L'epoca di fioritura va da gennaio a luglio; non presenta veri e propri fiori ma "amenti" (infiorescenze a spiga semplice o cime con asse allungato) e fiori maschili e femminili, presenti su piante separate. I loro semi (simili a bacche) non sviluppano all'interno dell'ovario.

concimazione

Non necessaria.

irrigazione

Non necessaria, è sufficiente l'acqua piovana che riceve durante l'anno.

potatura

Limitata all'eliminazione delle parti rinsecchite o danneggiate.

temperatura

E' resistente a brevi periodi di gelo.

rinvaso

E' una pianta da coltivare in piena terra.

substrato

Il terreno deve essere composto da terriccio comune, ben drenato, su un piccolo rialzo o su una sponda, in modo che possa assumere una forma allargata all'intorno.

propagazione

La moltiplicazione avviene dalle propaggini ottenute durante l'estate.

NOMENCLATURA

Ephedra distachya sottospecie fragilis D.
Ephedraceae (Gimnosperme gnetofite che comprendono il solo genere Ephedra).
Efedra fragile

DATI GENERICI

pieno sole

fiorita: primavera-estate

albero

Mite, mediterraneo.

Perenne.

media

Terreni rocciosi e zone cespugliose di tutta la zona mediterranea e Arabia.

CURIOSITA'

MEDICINA

Alcune piante, soprattutto le varietà esotiche, contengono l'efedrina: alcaloide estratto dall'Ephedra che, analogamente all'adrenalina, ha un effetto eccitante sul sistema nervoso centrale e stimolante su quello simpatico.
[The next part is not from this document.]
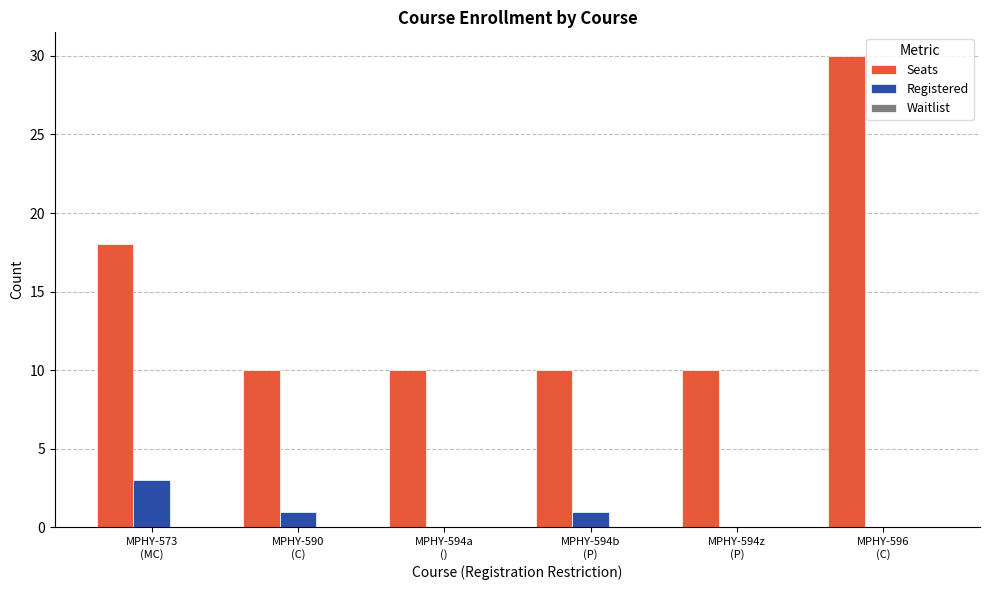

What is the highest value of the Registered series?

3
A differenza dell'adrenalina, però, è caratterizzata da un'azione molto più energica e protratta nel tempo, pur essendo somministrabile per via orale. Viene usata in medicina per la cura dell'asma e di alcune malattie cardiovascolari; in oculistica è inoltre utilizzata per provocare la dilatazione della pupilla. L'efedrina può anche essere prodotta sinteticamente.